- _Required task A_
In the comment thread about cloud hosting costs, swap "safeguards" for "protections" and give the passage from "I actually switched" to "model like Cloudflare's.".
- _Required task B_
Put the lines of the records, from the line with "class: Agaricomycetes" through the end of the records, into a numbered list without blank lines. Leave the pictures out.

- _Selected extract_
Would you pay 30k$ for 2million people to look at and try your site? I would for any business I was running. If your servers were on fire at the start of that, would you pay 30k to keep your servers up?


I actually switched from AWS/Cloudfront to Cloudflare because pricing isn't based on bandwidth and I have greater control over security and access (firewall, rules, etc)

I had a string of sketchy accounts using my SaaS service as a file host which ran up a bill of about 1.5k. Obviously I put some safeguards in place (firewall, rules, alerts), but the scenario you're mentioning does happen and is largely mitigated by using a service with a pricing model like Cloudflare's.


Interesting, I saved roughly 2M USD / year for customers moving them to the cloud. Your example is silly, all of the CDN I set up has very strict limit on how much a single IP can use and have multiple alerts if you are passing 100, 200, 500, etc. USD limits. On the top of that if that is not enough you can add more limitations to avoid that exact scenario that a public resource can be abused to cause you financial troubles. It won't "bankrupt" you if you do it right. Just like pretty much every other technology, you need to know it.

The other problem with your comment is that you try to make it sound like it was a single dimension decision to use the cloud. It is never a single dimension questions though.


Not taking sides here, but I think that the cloud is complicated enough (especially for a person that does not specialize in it), to miss one of the edge cases that can lead to the huge bill.

In a few minutes, I can set simple PHP script with curl, that will launch 100 requests each second, using a pool of hundreds of thousands of IP's thank to the rotating VPN.

- _Data shown_

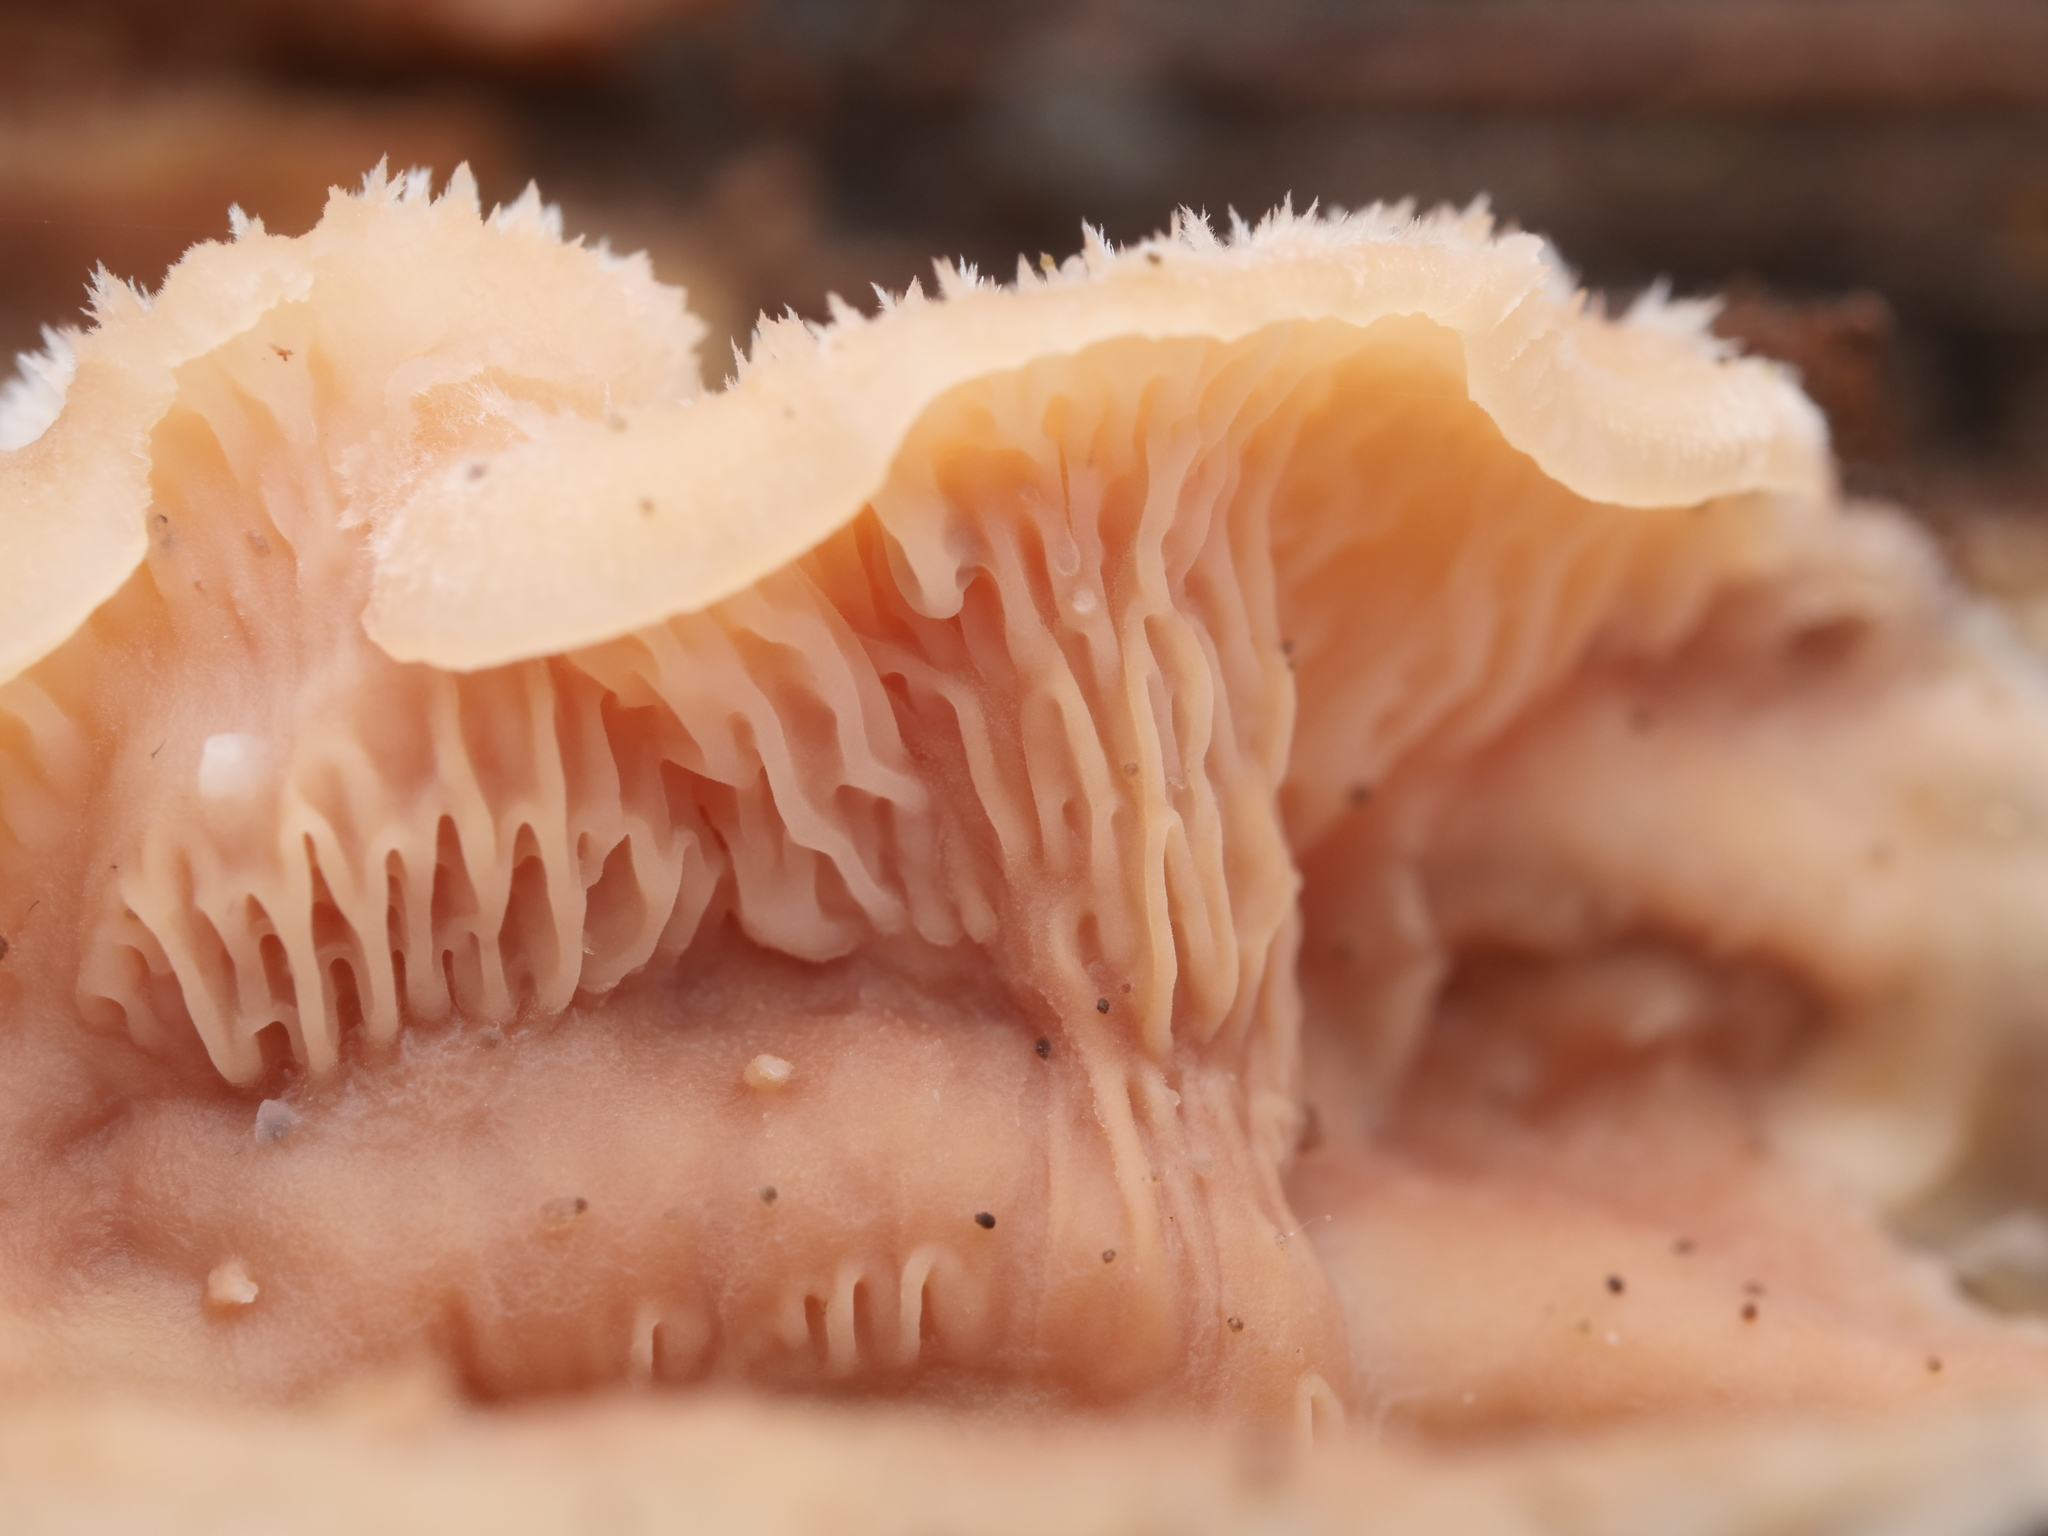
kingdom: Fungi
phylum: Basidiomycota
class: Agaricomycetes
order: Polyporales
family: Meruliaceae
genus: Phlebia
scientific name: Phlebia tremellosa
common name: Jelly rot
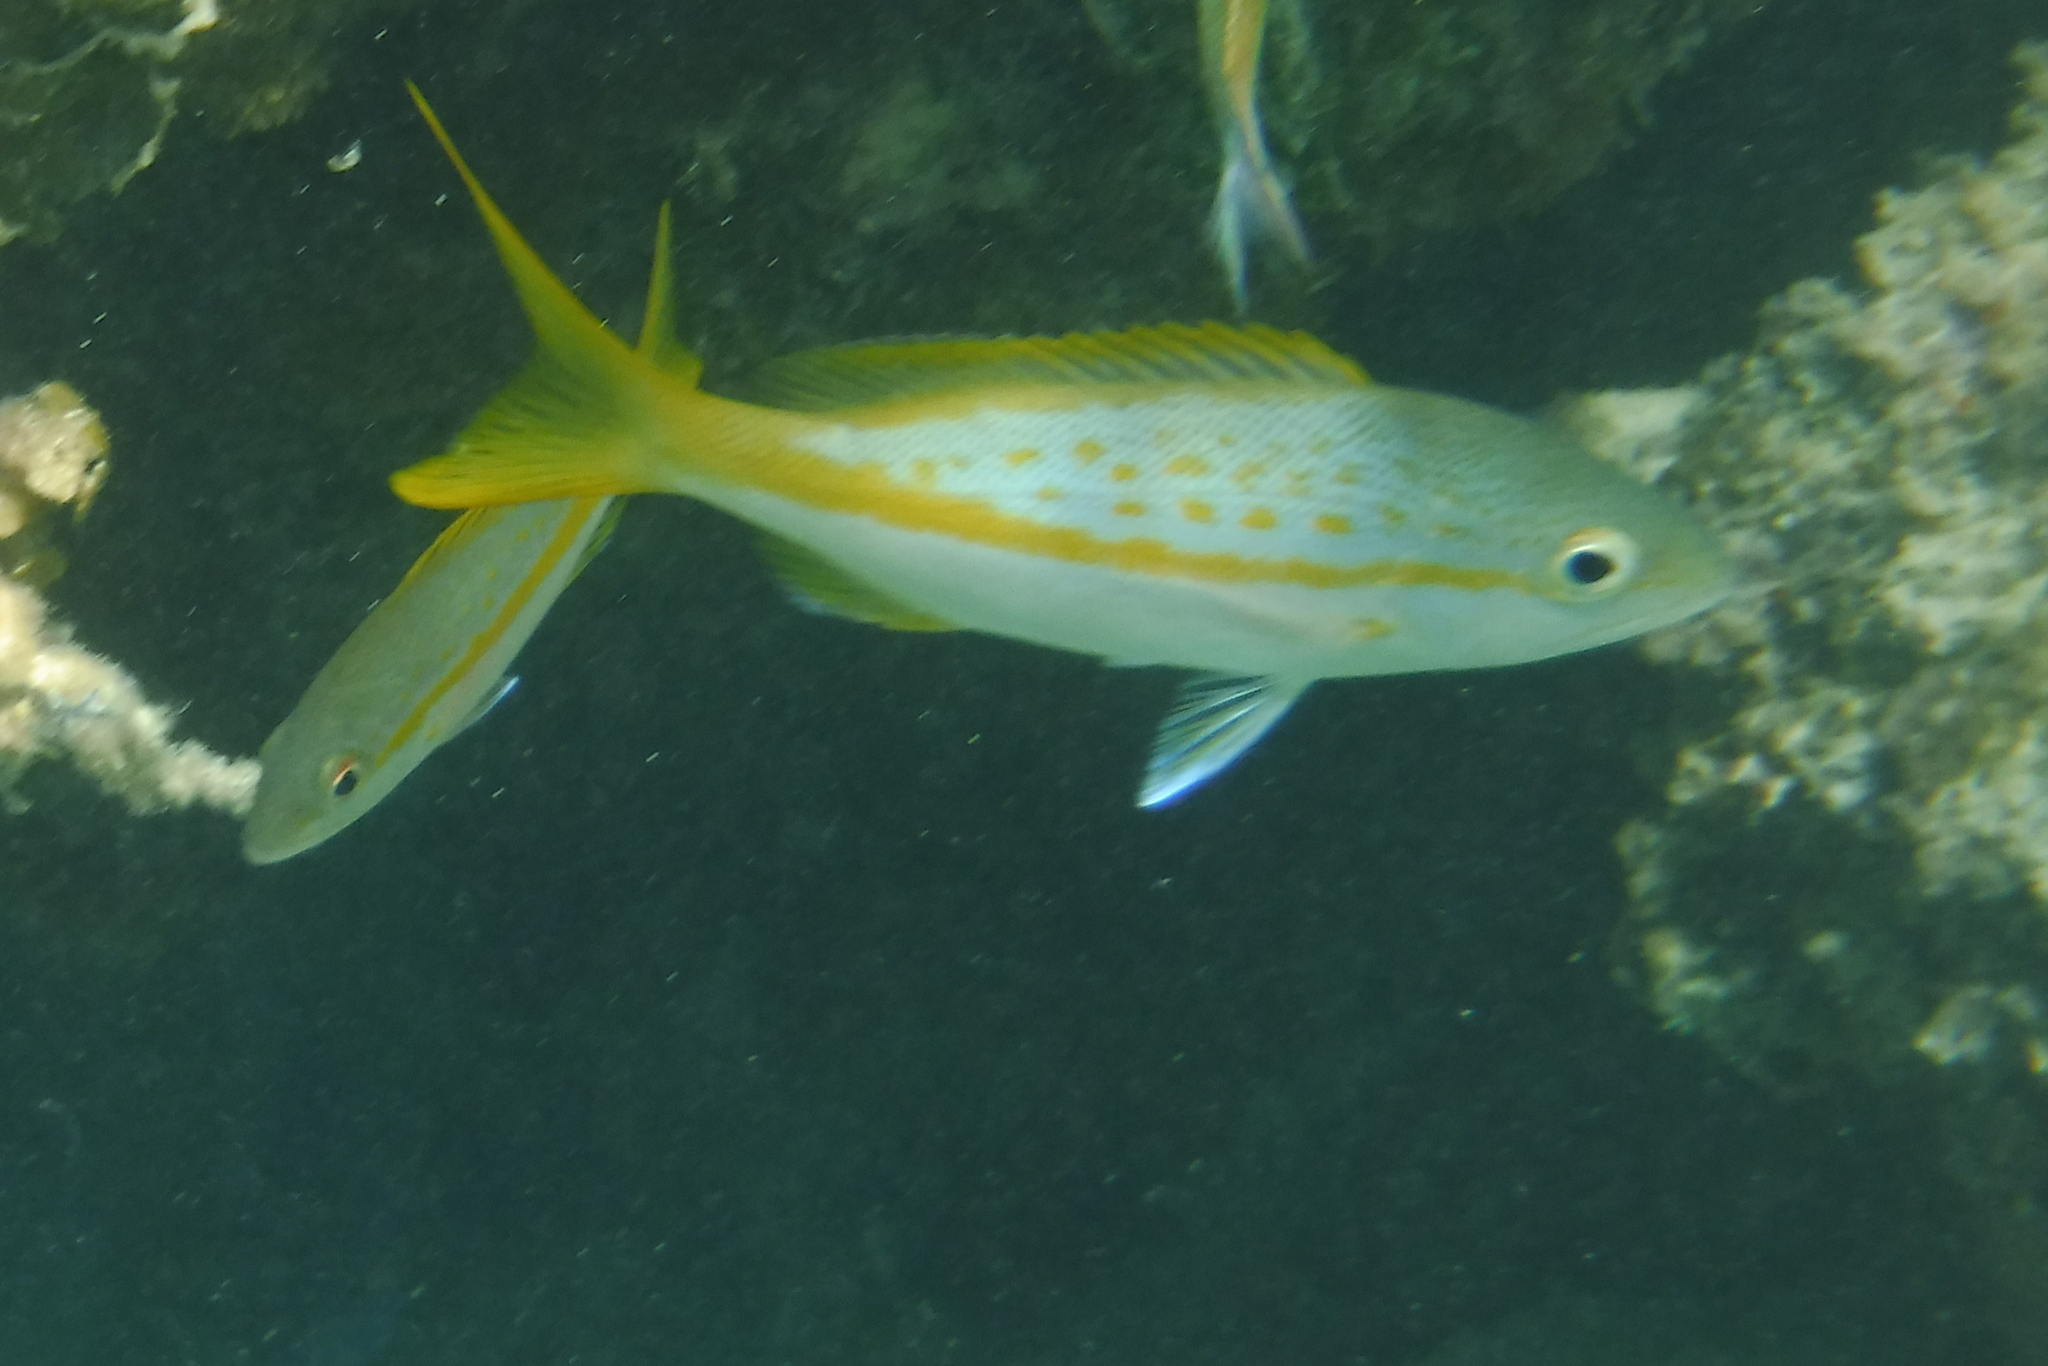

- _Exercise answer A_
I actually switched from AWS/Cloudfront to Cloudflare because pricing isn't based on bandwidth and I have greater control over security and access (firewall, rules, etc)

I had a string of sketchy accounts using my SaaS service as a file host which ran up a bill of about 1.5k. Obviously I put some protections in place (firewall, rules, alerts), but the scenario you're mentioning does happen and is largely mitigated by using a service with a pricing model like Cloudflare's.

- _Exercise answer B_
1. class: Agaricomycetes
2. order: Polyporales
3. family: Meruliaceae
4. genus: Phlebia
5. scientific name: Phlebia tremellosa
6. common name: Jelly rot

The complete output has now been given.